5 reasons a designer should graduate college — Frank derFrankie Neulichedl

5 reasons a designer should graduate college

More and more I hear influential people talking about graduating college as a waste of time. There are even "scholarships" for not attending college. I think this is the wrong direction to go and here are my five reasons why a designer should graduate a college or university.

1 - Open your mind

The new "don't waste time on college" crowd often refers to Mark Zuckerberg and Bill Gates as examples of successful entrepreneurs, which dropped out of college. But these are just exemptions from the rule. Most of the people are not "early birds" and they don't know yet what is the right direction in a certain business field. As for designers - the examples of designers who attended colleges and became successful are far greater then the self taught ones. Most designers who graduated college will say that the college was a waste of time and not so helpful, but this is a distorted impression. While technique can be easily self-taught, the mindset a design course in college can give you is not. It opens your mind when you are immersed for the first time with a big group of people interested in the same topics, as you are - an effect with long lasting effects.

2 - Learn something different (e.g. business)

You can study something non related to design if you think you can learn the craft by yourself in a better way or if you cannot find an appropriate design course close to you. Maybe you get your inspirational talks in meet ups or at conferences. A successful designer is also a business man. If you want to become a freelancer or own a creative studio you may consider study business. If you are interested into sociological problems and want to design for that area you can study sociology. Can you see the pattern? Get a degree.

3 - You need it to work outside your country (visa)

This is one of the most important reasons to get a degree. The world today requires people to move around the world. You may work your whole life in the EU or in the US, but maybe not. The visa and labor laws are not as flexible as you might think and having a degree is a huge advantage - really it often makes up 50% of your changes to get a work permit in other countries. The type of specialization is not so important - actually a normal business degree is the most widely accepted.

4 - You have achieved something

It might seem silly that a successful designer goes back to college in his mid 30s just to finish the college. But I know more than one designer who actually did that. They all told me that they missed something.
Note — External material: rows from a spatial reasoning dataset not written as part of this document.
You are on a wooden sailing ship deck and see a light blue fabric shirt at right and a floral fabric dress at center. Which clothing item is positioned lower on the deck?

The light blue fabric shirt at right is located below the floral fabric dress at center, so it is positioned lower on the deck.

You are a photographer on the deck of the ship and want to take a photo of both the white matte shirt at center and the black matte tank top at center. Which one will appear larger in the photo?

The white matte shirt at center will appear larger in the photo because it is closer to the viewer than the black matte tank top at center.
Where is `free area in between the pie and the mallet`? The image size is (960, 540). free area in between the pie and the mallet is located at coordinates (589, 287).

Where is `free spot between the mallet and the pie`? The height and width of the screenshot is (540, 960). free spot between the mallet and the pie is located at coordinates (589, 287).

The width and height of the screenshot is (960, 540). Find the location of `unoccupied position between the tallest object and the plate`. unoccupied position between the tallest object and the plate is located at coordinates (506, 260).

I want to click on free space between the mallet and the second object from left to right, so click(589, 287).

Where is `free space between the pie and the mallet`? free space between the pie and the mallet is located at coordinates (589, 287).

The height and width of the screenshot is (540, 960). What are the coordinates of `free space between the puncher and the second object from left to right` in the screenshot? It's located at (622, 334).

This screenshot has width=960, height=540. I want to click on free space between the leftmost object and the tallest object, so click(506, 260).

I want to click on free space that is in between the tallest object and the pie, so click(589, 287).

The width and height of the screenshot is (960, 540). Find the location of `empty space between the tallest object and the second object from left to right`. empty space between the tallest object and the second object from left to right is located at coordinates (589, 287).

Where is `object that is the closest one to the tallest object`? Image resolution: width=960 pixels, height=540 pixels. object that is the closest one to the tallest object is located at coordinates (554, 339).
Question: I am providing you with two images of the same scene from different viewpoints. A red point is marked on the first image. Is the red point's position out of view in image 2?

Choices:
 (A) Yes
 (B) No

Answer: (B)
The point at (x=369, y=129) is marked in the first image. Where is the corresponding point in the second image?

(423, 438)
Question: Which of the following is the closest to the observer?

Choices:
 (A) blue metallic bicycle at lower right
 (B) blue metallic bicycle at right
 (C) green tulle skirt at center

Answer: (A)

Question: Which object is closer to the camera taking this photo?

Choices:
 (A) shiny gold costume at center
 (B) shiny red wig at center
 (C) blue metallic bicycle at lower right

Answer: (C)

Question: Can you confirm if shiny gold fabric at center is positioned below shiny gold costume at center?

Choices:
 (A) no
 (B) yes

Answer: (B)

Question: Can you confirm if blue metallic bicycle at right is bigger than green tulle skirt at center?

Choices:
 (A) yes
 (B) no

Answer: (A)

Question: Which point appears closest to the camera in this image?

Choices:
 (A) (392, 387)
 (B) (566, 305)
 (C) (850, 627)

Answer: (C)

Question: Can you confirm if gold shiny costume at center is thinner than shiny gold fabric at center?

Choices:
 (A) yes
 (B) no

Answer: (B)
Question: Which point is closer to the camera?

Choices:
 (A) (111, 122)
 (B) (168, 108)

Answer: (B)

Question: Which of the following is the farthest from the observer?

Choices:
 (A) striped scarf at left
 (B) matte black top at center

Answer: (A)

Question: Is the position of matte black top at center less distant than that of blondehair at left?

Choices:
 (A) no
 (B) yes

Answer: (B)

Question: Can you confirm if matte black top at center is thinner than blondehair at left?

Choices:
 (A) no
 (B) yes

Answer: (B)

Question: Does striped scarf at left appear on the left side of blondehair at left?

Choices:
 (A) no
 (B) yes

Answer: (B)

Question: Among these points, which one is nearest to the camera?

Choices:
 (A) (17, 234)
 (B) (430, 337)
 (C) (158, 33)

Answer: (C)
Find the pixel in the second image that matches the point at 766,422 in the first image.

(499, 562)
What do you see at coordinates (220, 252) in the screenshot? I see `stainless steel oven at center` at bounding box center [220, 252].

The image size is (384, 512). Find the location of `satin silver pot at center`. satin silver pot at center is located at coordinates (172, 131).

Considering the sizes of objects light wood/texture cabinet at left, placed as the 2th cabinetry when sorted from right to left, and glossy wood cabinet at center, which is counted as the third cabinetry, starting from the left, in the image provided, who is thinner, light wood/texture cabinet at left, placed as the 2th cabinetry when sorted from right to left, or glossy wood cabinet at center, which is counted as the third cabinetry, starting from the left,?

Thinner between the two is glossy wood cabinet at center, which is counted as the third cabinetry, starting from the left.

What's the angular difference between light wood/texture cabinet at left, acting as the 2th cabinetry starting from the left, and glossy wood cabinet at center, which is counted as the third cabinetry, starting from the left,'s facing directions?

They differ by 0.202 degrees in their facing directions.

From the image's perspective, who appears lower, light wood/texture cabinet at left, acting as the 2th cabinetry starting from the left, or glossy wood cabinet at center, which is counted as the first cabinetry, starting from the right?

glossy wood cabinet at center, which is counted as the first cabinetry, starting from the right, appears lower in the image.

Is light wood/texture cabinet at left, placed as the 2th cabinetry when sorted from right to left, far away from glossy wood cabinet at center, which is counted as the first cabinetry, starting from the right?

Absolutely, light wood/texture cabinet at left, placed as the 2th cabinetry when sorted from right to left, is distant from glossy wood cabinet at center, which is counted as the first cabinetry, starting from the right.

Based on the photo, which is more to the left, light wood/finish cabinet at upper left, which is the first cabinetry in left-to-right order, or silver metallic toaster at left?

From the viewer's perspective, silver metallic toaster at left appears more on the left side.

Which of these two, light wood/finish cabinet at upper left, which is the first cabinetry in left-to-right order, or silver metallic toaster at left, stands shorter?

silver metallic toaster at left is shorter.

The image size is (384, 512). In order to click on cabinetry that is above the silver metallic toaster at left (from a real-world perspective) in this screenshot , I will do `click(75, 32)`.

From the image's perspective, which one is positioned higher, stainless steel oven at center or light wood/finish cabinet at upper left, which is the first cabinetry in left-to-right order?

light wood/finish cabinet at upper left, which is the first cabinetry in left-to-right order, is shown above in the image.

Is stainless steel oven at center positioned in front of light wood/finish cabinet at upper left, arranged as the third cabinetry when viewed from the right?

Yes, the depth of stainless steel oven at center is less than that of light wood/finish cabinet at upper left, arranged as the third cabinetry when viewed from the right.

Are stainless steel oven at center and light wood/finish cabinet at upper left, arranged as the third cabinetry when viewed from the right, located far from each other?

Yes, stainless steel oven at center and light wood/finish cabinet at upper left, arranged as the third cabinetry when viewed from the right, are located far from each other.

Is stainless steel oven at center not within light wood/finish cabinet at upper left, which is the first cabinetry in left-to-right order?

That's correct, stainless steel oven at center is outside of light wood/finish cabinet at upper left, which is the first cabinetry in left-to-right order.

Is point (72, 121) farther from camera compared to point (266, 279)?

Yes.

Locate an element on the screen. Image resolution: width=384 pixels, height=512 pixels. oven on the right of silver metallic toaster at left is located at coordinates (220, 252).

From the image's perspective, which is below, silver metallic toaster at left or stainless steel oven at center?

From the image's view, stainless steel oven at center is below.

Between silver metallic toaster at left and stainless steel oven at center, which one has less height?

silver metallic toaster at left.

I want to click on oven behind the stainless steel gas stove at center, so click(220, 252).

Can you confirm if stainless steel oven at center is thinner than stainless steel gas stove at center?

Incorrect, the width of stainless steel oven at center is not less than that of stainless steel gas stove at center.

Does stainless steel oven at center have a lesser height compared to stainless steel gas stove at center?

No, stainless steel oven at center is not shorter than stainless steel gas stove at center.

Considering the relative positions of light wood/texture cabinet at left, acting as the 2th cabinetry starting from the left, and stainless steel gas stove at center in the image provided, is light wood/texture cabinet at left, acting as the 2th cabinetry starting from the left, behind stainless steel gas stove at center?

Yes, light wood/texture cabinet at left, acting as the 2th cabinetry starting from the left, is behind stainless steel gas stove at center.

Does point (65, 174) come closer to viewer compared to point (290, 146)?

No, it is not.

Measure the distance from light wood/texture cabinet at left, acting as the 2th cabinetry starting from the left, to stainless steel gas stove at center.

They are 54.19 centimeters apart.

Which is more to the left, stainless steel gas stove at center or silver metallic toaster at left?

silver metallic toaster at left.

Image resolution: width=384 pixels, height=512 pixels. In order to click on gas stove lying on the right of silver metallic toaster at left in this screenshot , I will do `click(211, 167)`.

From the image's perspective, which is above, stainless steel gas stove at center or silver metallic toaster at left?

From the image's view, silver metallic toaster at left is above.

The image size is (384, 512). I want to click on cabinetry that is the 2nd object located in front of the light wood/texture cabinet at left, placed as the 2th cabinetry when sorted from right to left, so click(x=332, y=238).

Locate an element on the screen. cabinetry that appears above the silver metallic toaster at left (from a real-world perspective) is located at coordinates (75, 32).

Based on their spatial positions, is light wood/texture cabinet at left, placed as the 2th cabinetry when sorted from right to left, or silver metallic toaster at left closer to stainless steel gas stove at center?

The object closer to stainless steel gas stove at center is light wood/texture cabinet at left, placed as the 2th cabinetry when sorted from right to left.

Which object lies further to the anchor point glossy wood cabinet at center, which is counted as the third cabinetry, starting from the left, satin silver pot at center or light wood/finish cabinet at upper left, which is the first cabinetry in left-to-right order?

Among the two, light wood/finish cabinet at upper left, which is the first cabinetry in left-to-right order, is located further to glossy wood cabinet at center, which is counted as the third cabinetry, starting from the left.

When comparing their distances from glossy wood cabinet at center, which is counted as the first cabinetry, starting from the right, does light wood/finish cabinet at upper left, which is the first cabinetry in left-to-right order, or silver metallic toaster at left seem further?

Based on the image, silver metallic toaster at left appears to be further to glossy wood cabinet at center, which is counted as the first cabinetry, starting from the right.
They had the feeling to have failed by not completing their studies. I myself can relate to this because I didn't start my college education right away. I worked five years before I started and every time one of my friends finished university in the meantime I felt a little sting. I was working and was advancing in my position, felt successful, but something was missing, especially when I talked to other designers / developers at the time. It may be a European thing, but self-taught is never canonical.

5 - You can work for Google

Many companies have strict rules about what education a person must have to be part of their "ecosystem". You think that this is discriminating, because you cannot rate a value of an employee based on education levels. You might be right, but these rules are part of the culture of a company and often part of guidelines to avoid discrimination and favoritism. So if you can foresee for the rest of your life that you will never want or have to become part of an organization where they have this kind of rules go ahead and don't get a degree.


The time invested in education is never wasted. You can lay the ground for a career in multiple ways, getting a degree is one of the better ways and opens more possibilities.